Join Asheesh Advani
Save time, money, and headaches! Learn how to better manage your business' finances! Talk to the expert, Asheesh Advani. Join us for an Ask the Expert event with Asheesh Advani, President and CEO of CircleLending!
***This event is closed. You will not be able to ask questions but you can still read the posts.
I have a successful 3 year old restaurant business with 5 locations and a management company; gross sales between $5M and $5.5M and growing 8 to 12 % annually. I am carrying about $740,000 in debt on (2) 7 year SBA 7a loans at 2.5 over prime and a private finance deal at 6% for about $160k.
Net cash flow is about $500,000. So far I have opened a new location every year at a cost of ~$400K.
What do you think about my debt structure. Should I start paying down aggressively and slow down growth for a couple of years or is the debt load acceptable and I should concentrate on accumulating assets using moderate debt financing?
I am 46 with no retirement plans and only very moderate mortgage debt.
I look forward to answering your questions this week. Start-up financing is a topic that is near and dear to me, having raised money to launch CircleLending (www.circlelending.com) from almost every type of investor under the sun! I have been so engrossed in this topic that I ended up writing a book of topic of raising capital, entitled Investors in Your Backyard (Nolo Press, www.nolo.com). I hope that I can share some useful information with you this week that will be help you succeed.
Your question is best answered by assessing your risk profile. Your debt servicing costs are low enough that your cash flow apparently gives you sufficient cushion to make your payments and leave enough left over to finance your expansion. But the restaurant business is notoriously fickle. If your risk profile makes you want to hedge your bets, pay down your debt and lower your payments to weather a future downturn. Since you have been successful in growing your business to 5 locations in 3 years, you appear to have the skills and ambition to grow rapidly. If your tolerance for risk is as aggressive as your recent growth, then I see know reason to pay down your debt unless your next few locations are more capital intensive or less attractive than your previous locations.
Question:
Home equity loan for small business Apr 10, 2007 09:28 am
Hi Asheesh I was wondering, are there advantages/disadvantages to using a home equity loan account to help manage cash flow for a very small 1-person LLC run out of the home?
It seems the loan, if used for and paid for exclusively by the business, can be attributed to the business for tax purposes per a certain tax fed loophole.
The disadvantages I can see are obviously putting the home at risk if the business fails and lack of use of that home equity for other purposes.
Any thoughts/opinions on this cash flow assistance method?
Using a HELOC is not at all uncommon as a way to smooth the bumpy road of small business cash flow. Along with loans from relative and friends, and credit card debt, a HELOC is a frequent solution to a cash flow problem.
Pros
-Great flexibility, you get what you need, when you need it and repay the line according to your business’ cash flow.
-Quick and cheap to get, with low set-up costs/application fees.
-Interest rate may be lower than other forms of consumer and small business credit, like credit cards or microloans.
-Interest paid may be tax deductible.
Cons
-Your home could be in jeopardy if things don’t go well with your business. Make sure you (and your family) are comfortable with the risk.

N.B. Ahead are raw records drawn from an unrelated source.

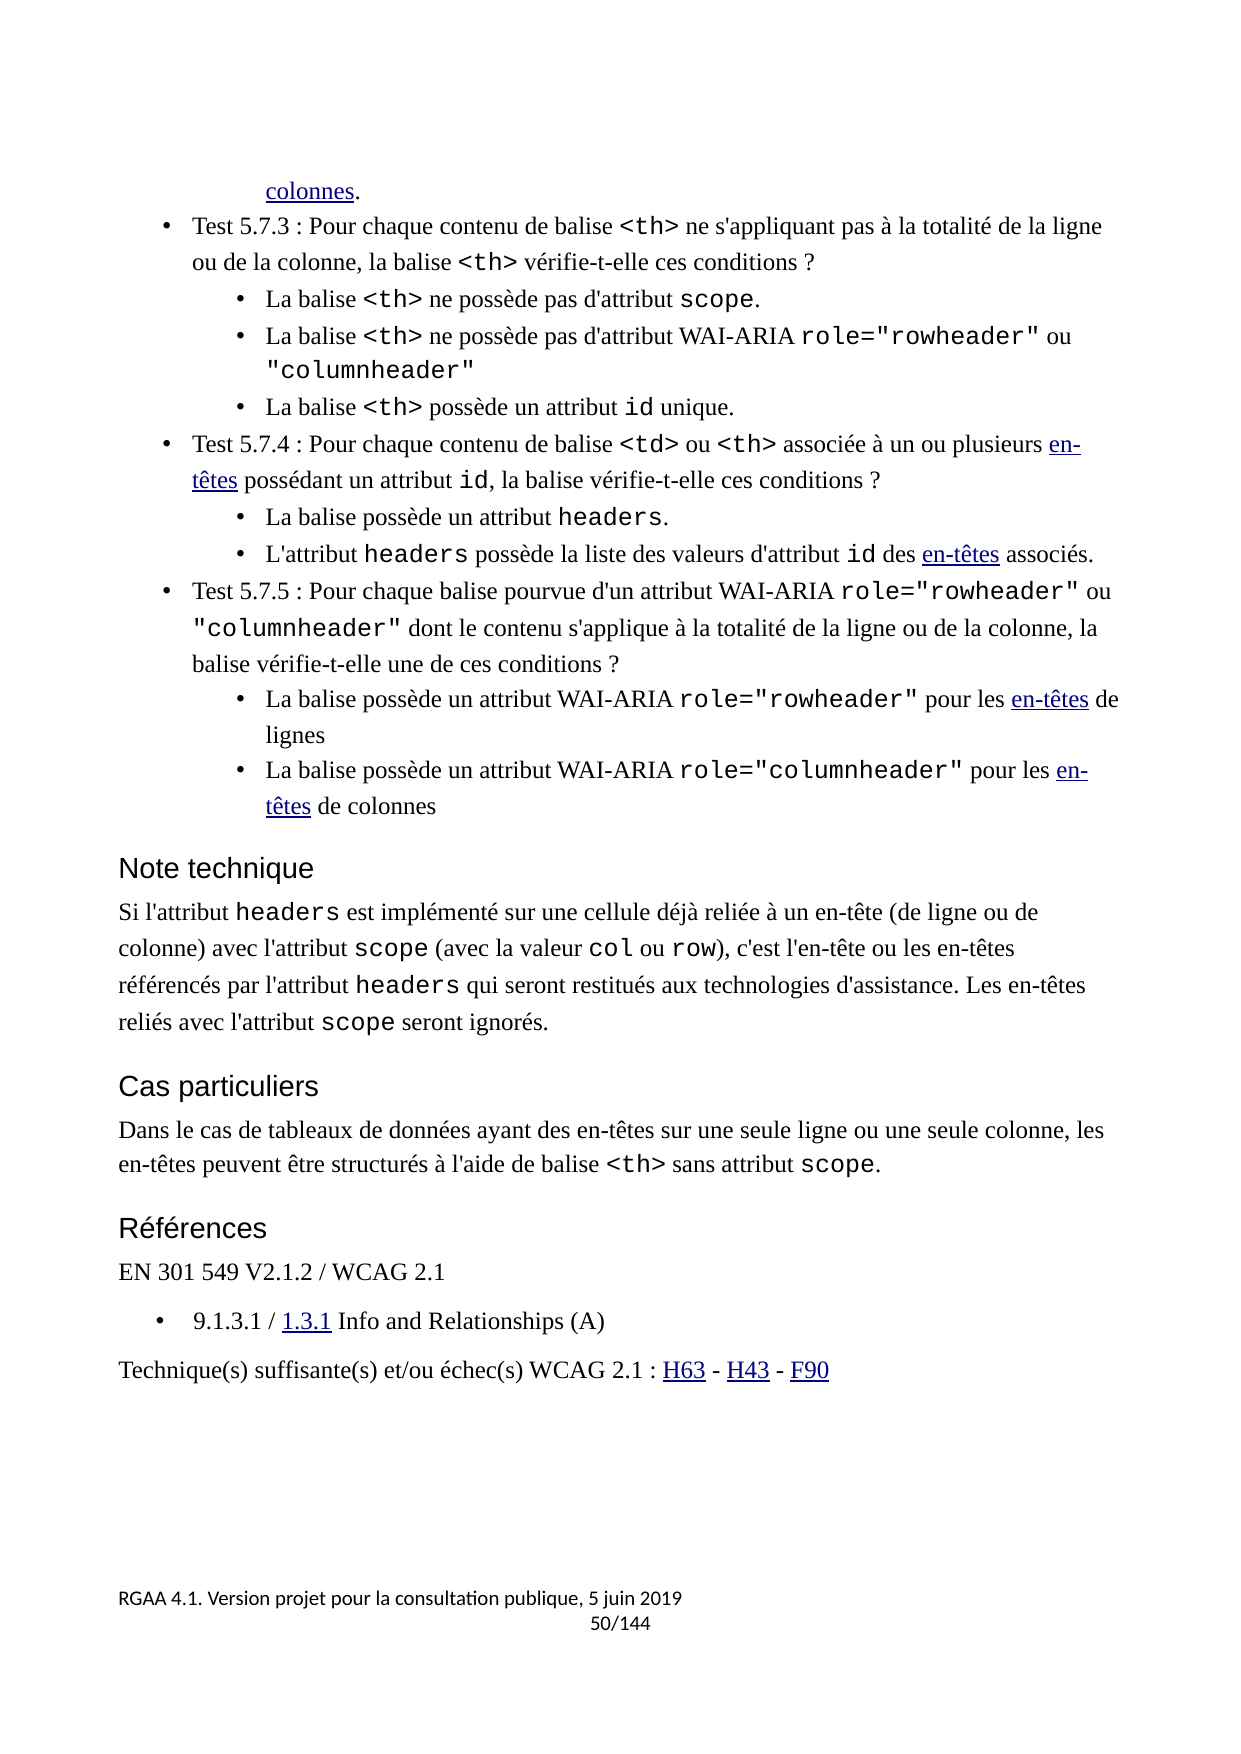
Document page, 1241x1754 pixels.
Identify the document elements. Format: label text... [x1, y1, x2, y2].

subtitle Références [118, 1211, 1122, 1245]
list 9.1.3.1 / 1.3.1 Info and Relationships (A) [156, 1306, 1122, 1335]
subtitle Note technique [118, 851, 1122, 884]
text Dans le cas de tableaux de données ayant des en-têtes sur une seule ligne ou une seule colonne, les en-têtes peuvent être structurés à l'aide de balise <th> sans attribut scope. [118, 1115, 1122, 1180]
list La balise possède un attribut WAI-ARIA role="columnheader" pour les en-têtes de colonnes [236, 755, 1122, 820]
text Si l'attribut headers est implémenté sur une cellule déjà reliée à un en-tête (de ligne ou de colonne) avec l'attribut scope (avec la valeur col ou row), c'est l'en-tête ou les en-têtes référencés par l'attribut headers qui seront restitués aux technologies d'assistance. Les en-têtes reliés avec l'attribut scope seront ignorés. [118, 897, 1122, 1037]
list Test 5.7.4 : Pour chaque contenu de balise <td> ou <th> associée à un ou plusieurs en-têtes possédant un attribut id, la balise vérifie-t-elle ces conditions ? [162, 429, 1122, 496]
list La balise <th> possède un attribut id unique. [236, 392, 1122, 423]
list La balise possède un attribut WAI-ARIA role="rowheader" pour les en-têtes de lignes [236, 684, 1122, 749]
list La balise <th> ne possède pas d'attribut WAI-ARIA role="rowheader" ou "columnheader" [236, 321, 1122, 386]
list Test 5.7.5 : Pour chaque balise pourvue d'un attribut WAI-ARIA role="rowheader" ou "columnheader" dont le contenu s'applique à la totalité de la ligne ou de la colonne, la balise vérifie-t-elle une de ces conditions ? [162, 576, 1122, 678]
list La balise <th> ne possède pas d'attribut scope. [236, 284, 1122, 315]
list La balise possède un attribut headers. [236, 502, 1122, 533]
text EN 301 549 V2.1.2 / WCAG 2.1 [118, 1257, 1122, 1286]
list colonnes. [236, 176, 1122, 205]
text Technique(s) suffisante(s) et/ou échec(s) WCAG 2.1 : H63 - H43 - F90 [118, 1355, 1122, 1384]
list L'attribut headers possède la liste des valeurs d'attribut id des en-têtes associés. [236, 539, 1122, 570]
list Test 5.7.3 : Pour chaque contenu de balise <th> ne s'appliquant pas à la totalité de la ligne ou de la colonne, la balise <th> vérifie-t-elle ces conditions ? [162, 211, 1122, 278]
subtitle Cas particuliers [118, 1069, 1122, 1102]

-The rate is pegged to prime. HELOC rates are about 7-8% now, pretty good for small business credit, but unless you find a hybrid with a fixed rate, you’re at the mercy of the Fed.
Question:
How to valuate a business. Apr 10, 2007 02:32 pm
Good morning,
I own a small screen printing company. There is a golden opportunity for me to purchase a year-old apparel company that has so far, sold exclusively online. The owner has had dozens of requests from retail stores wanting to carry his clothing, including national chains, but he is too busy with other projects and wants someone to buy and expand it.

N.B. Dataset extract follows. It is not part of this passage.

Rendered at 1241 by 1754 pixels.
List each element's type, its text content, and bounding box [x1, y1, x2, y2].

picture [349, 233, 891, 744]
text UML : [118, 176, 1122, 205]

The problem is finding an investor for startup costs. I can't qualify for a large enough loan, and if an investor wants to valuate this business according to a P&L sheet, the asking price seems too high. They have made money, but little more than their startup costs. It's real value is how celebrity endorsements have created a huge market demand. The current owner knows many famous musicians, comedians and artists who all wear his clothes on stage and TV. We share the same vision and agree that I'm the right person to take this brand national, but I can't afford both his asking price nor startup/expansion costs.
How can I show an investor how valuable this opportunity is when "the numbers" don't necessarily add up? How do you put a value on an endorsement?
Thank you,
Tom
The accounting term for what you’re talking about is “goodwill.” When intangible assets like reputation, personal contacts, endorsements or a strong brand provide a company a competitive advantage, the difference between the tangible assets and the valuation shows up on the company balance sheet as goodwill.
Typically the only time goodwill is really valued is during an acquisition, as the difference between the tangible assets and the purchase price of the company.
To get potential business angels or family investors to adequately value the owner’s personal contacts and endorsement will probably take significant selling and strong personal relationships on your part. One thing you can do is to get letters of intent or even contracts from some of the prospective buyers to prove the “huge market demand” and “dozens of requests”.